Things have changed around me, and not changed. There were many more trees around here back in the beginning, and the temple attracted much smaller crowds, and there were far fewer cars and motorbikes on the road. Jackals howled at eight in the evening as I trundled my trolley home. These days I often have to stay till past ten. I started selling paani puri at the rate of two for ten paise, now they go at six for five rupees. There are certainly a lot more smart young girls on the roads these days: they not only wear jeans and sleeveless T-shirts but cosy up to their boyfriends in public in a way we couldn’t dream of thirty years ago. And these people have a great deal more money in their pockets than boys and girls their parents’ age did. Those who came to eat phuchkas thirty years ago are their parents’ age, so I can tell.
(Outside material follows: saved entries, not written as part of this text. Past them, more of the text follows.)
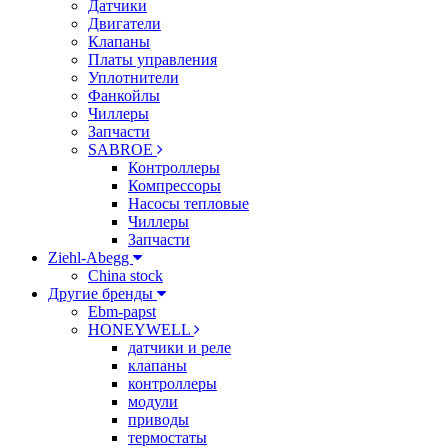
Датчики
Двигатели
Клапаны
Платы управления
Уплотнители
Фанкойлы
Чиллеры
Запчасти
SABROE
Контроллеры
Компрессоры
Насосы тепловые
Чиллеры
Запчасти
Ziehl-Abegg
China stock
Другие бренды
Ebm-papst
HONEYWELL
датчики и реле
клапаны
контроллеры
модули
приводы
термостаты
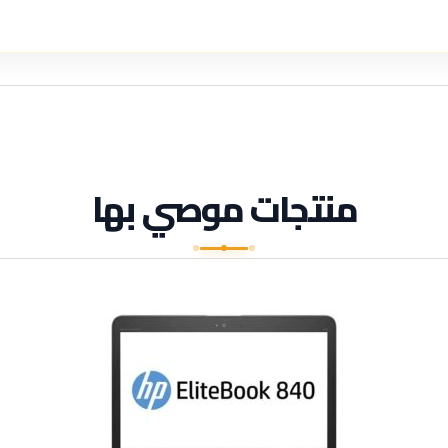
منتجات موصي بها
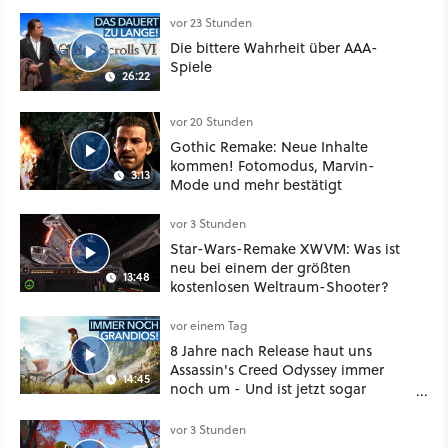
sogar eine richtige Beschwörer-
Klasse
vor 23 Stunden
Die bittere Wahrheit über AAA-
Spiele
26:22
vor 20 Stunden
Gothic Remake: Neue Inhalte
kommen! Fotomodus, Marvin-
3:13
Mode und mehr bestätigt
vor 3 Stunden
Star-Wars-Remake XWVM: Was ist
neu bei einem der größten
13:48
kostenlosen Weltraum-Shooter?
vor einem Tag
8 Jahre nach Release haut uns
Assassin's Creed Odyssey immer
14:45
noch um - Und ist jetzt sogar
besser!
vor 3 Stunden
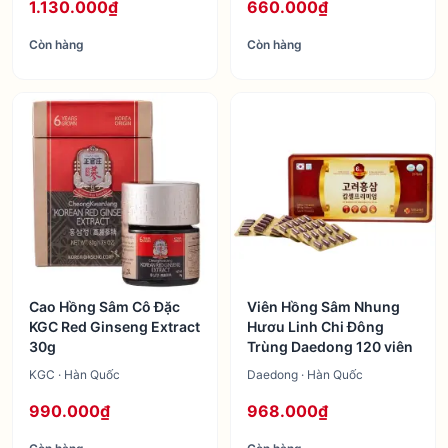
1.130.000₫
660.000₫
Còn hàng
Còn hàng
Cao Hồng Sâm Cô Đặc
Viên Hồng Sâm Nhung
KGC Red Ginseng Extract
Hươu Linh Chi Đông
30g
Trùng Daedong 120 viên
KGC · Hàn Quốc
Daedong · Hàn Quốc
990.000₫
968.000₫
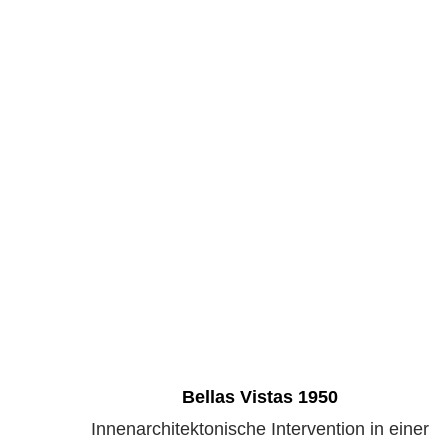
Bellas Vistas 1950
Innenarchitektonische Intervention in einer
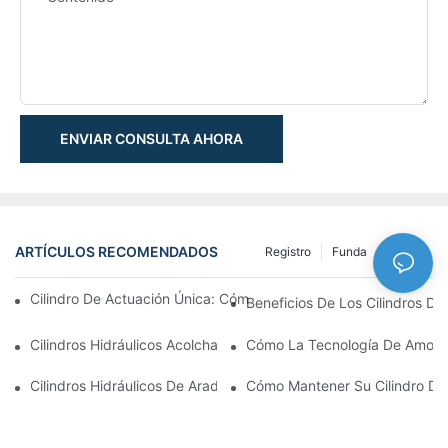
ENVIAR CONSULTA AHORA
ARTÍCULOS RECOMENDADOS
Registro
Funda
NEWS
Cilindro De Actuación Única: Cómo Funciona & Aplicaciones C
Beneficios De Los Cilindros De 
Cilindros Hidráulicos Acolchados: Impacto Reductor & Extendien
Cómo La Tecnología De Amortig
Cilindros Hidráulicos De Arado De Nieve: Características Clave
Cómo Mantener Su Cilindro De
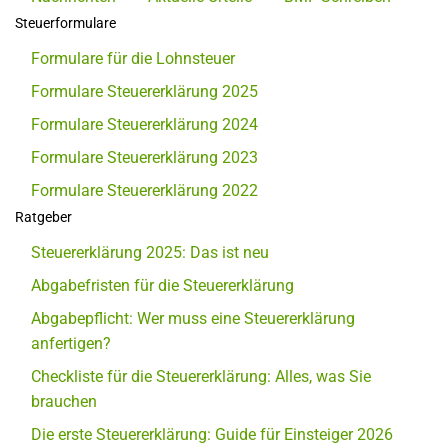
Steuerformulare
Formulare für die Lohnsteuer
Formulare Steuererklärung 2025
Formulare Steuererklärung 2024
Formulare Steuererklärung 2023
Formulare Steuererklärung 2022
Ratgeber
Steuererklärung 2025: Das ist neu
Abgabefristen für die Steuererklärung
Abgabepflicht: Wer muss eine Steuererklärung
anfertigen?
Checkliste für die Steuererklärung: Alles, was Sie
brauchen
Die erste Steuererklärung: Guide für Einsteiger 2026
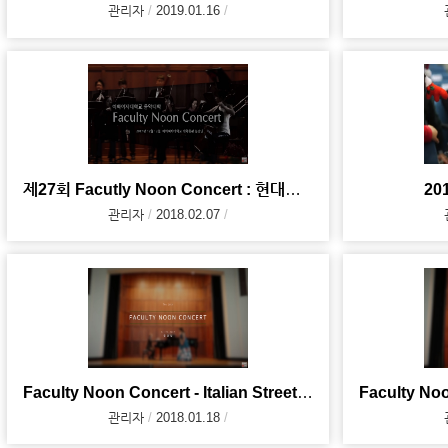
관리자
2019.01.16
제27회 Facutly Noon Concert : 현대음악 앙상블 <소리>
2
관리자
2018.02.07
Faculty Noon Concert - Italian Street Song (2017.
관리자
2018.01.18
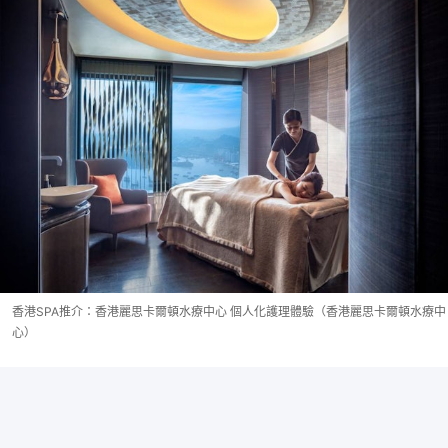
香港SPA推介：香港麗思卡爾頓水療中心 個人化護理體驗（香港麗思卡爾頓水療中
心）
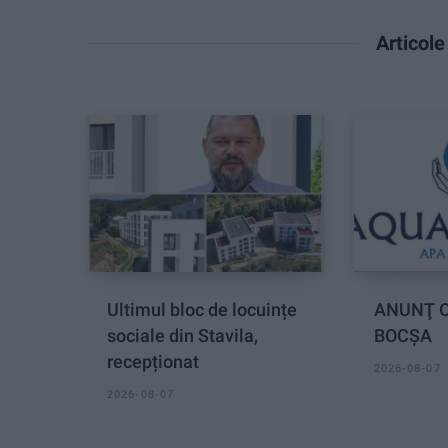
Articol
Ultimul bloc de locuințe
ANUNŢ O
sociale din Stavila,
BOCȘA
recepționat
2026-08-07
2026-08-07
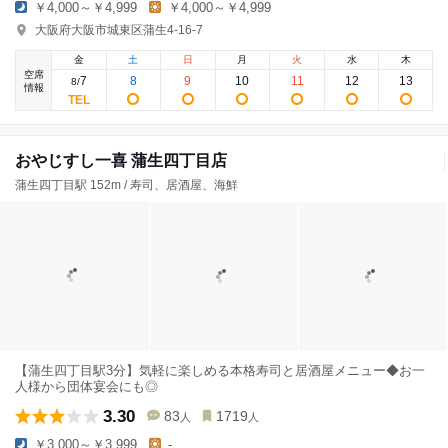
￥4,000～￥4,999
￥4,000～￥4,999
大阪府大阪市城東区蒲生4-16-7
金
土
日
月
火
水
木
空席
7
8
9
10
11
12
13
8
/
情報
おやじすし一喜 蒲生四丁目店
蒲生四丁目駅 152m / 寿司、居酒屋、海鮮
【蒲生四丁目駅3分】気軽に楽しめる本格寿司と居酒屋メニュー◆お一
人様から団体宴会にも◎
3.30
83
1719
人
人
￥3,000～￥3,999
-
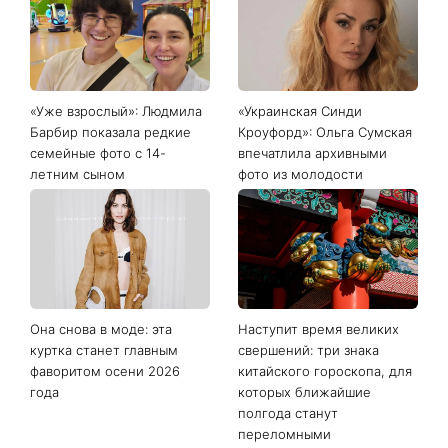
«Уже взрослый»: Людмила
«Украинская Синди
Барбир показала редкие
Кроуфорд»: Ольга Сумская
семейные фото с 14-
впечатлила архивными
летним сыном
фото из молодости
Она снова в моде: эта
Наступит время великих
куртка станет главным
свершений: три знака
фаворитом осени 2026
китайского гороскопа, для
года
которых ближайшие
полгода станут
переломными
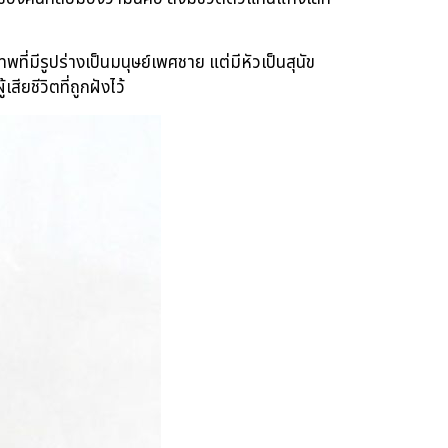
ที่มีรูปร่างเป็นมนุษย์เพศชาย แต่มีหัวเป็นสุนัข
สียชีวิตที่ถูกฝังไว้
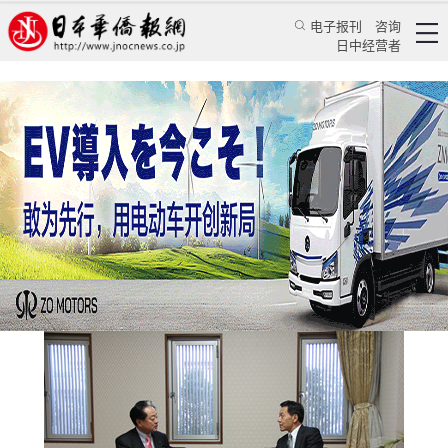
电子报刊
咨询
日中经营者
孙振勇总领事会见北海道议长远藤连
华人新闻
使领馆新闻
中国驻长崎总领事馆
2016/11/29 21:04:56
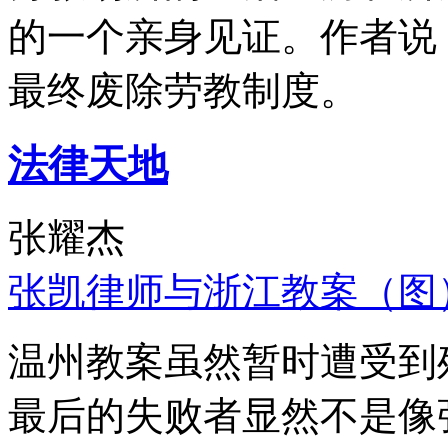
的一个亲身见证。作者说
最终废除劳教制度。
法律天地
张耀杰
张凯律师与浙江教案（图
温州教案虽然暂时遭受到
最后的失败者显然不是像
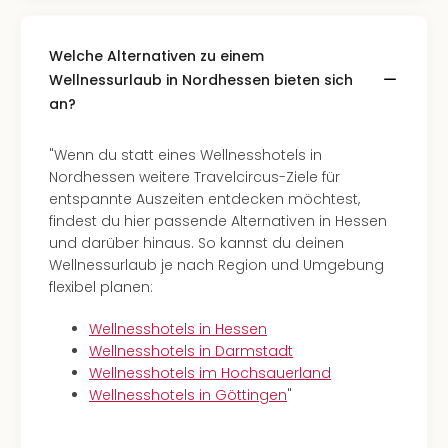
Welche Alternativen zu einem
Wellnessurlaub in Nordhessen bieten sich
an?
"Wenn du statt eines Wellnesshotels in
Nordhessen weitere Travelcircus-Ziele für
entspannte Auszeiten entdecken möchtest,
findest du hier passende Alternativen in Hessen
und darüber hinaus. So kannst du deinen
Wellnessurlaub je nach Region und Umgebung
flexibel planen:
Wellnesshotels in Hessen
Wellnesshotels in Darmstadt
Wellnesshotels im Hochsauerland
Wellnesshotels in Göttingen
"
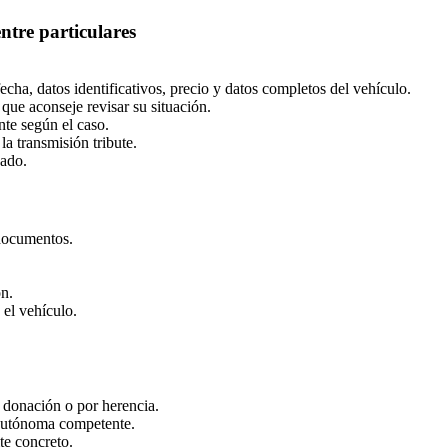
tre particulares
cha, datos identificativos, precio y datos completos del vehículo.
a que aconseje revisar su situación.
nte según el caso.
a transmisión tribute.
nado.
 documentos.
n.
 el vehículo.
or donación o por herencia.
autónoma competente.
ite concreto.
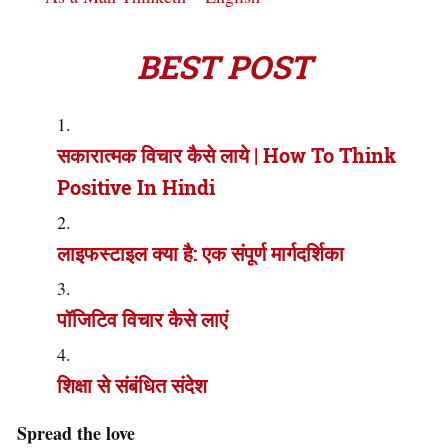
BEST POST
सकारात्मक विचार कैसे लाये | How To Think
Positive In Hindi
लाइफस्टाइल क्या है: एक संपूर्ण मार्गदर्शिका
पॉजिटिव विचार कैसे लाएं
शिक्षा से संबंधित संदेश
Spread the love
But so many things haven’t changed, either. Though the temple precincts are brightly lit, the road itself is still as dim as it was long ago, because the municipality forgot this street while it was replacing fluorescent neon tubes with high power sodium vapour lamps. And they still litter the roadside, though there is now an official ban on it. People of all shapes and sizes, from tiny girls to mountainous middle aged men take my breath away by how much they can eat. I wonder, too, that they can gorge on phuchka when folks are supposed to sit down for dinner – and though I shouldn’t do this, because they bring me custom, I sometimes swear under my breath when I have to go on serving them, even when I am dog tired and want to go back home, knowing that I will have to listen to my wife’s ritual complaints before going to bed, and wake up at the crack of dawn to start cooking for the next evening.
I worked alone for many years. Then I brought over the younger of my two boys from home and put him behind the counter to help me. He is a grown man now, and I must start thinking about his marriage. He has mercifully proved to be a hard worker, and when I cannot work any more, I can leave the business safely in his hands. The older boy has been a disappointment. He has been a drifter and shirker since he was a child, and never finished school, and these days he is married and lives off his in-laws, though he likes to tell people he is a house painter. My wife has been a help all through. She looked after the family all by herself for many, many years, until the old folks died, and the children grew up and went away. She was getting lonesome after all those years, and there was little to cling on to in the village, most of the ancestral land having been sold off, and I had built the house here already (although it had only two rooms and a makeshift toilet then), so I brought her to stay with me a few years ago. Well, even that is going to be a whole decade soon. How time marches on. I didn’t have a white hair when I first arrived here: now you have to look very hard to find a black hair on my head.
I couldn’t speak a word of Bangla when I arrived; now I can understand and speak it as fluently as my native tongue. But I talk very little, preferring to watch and listen as I work. And you cannot imagine how much you can learn about people if you quietly listen and watch. Most people talk too much, I think, and don’t listen enough, not even to themselves! It makes it easier for me that they usually think I am just a wall – no ears, no mind, no memory, so whether I am listening or not doesn’t matter. Many people will be amazed, even horrified, if I told them half the things I know about them.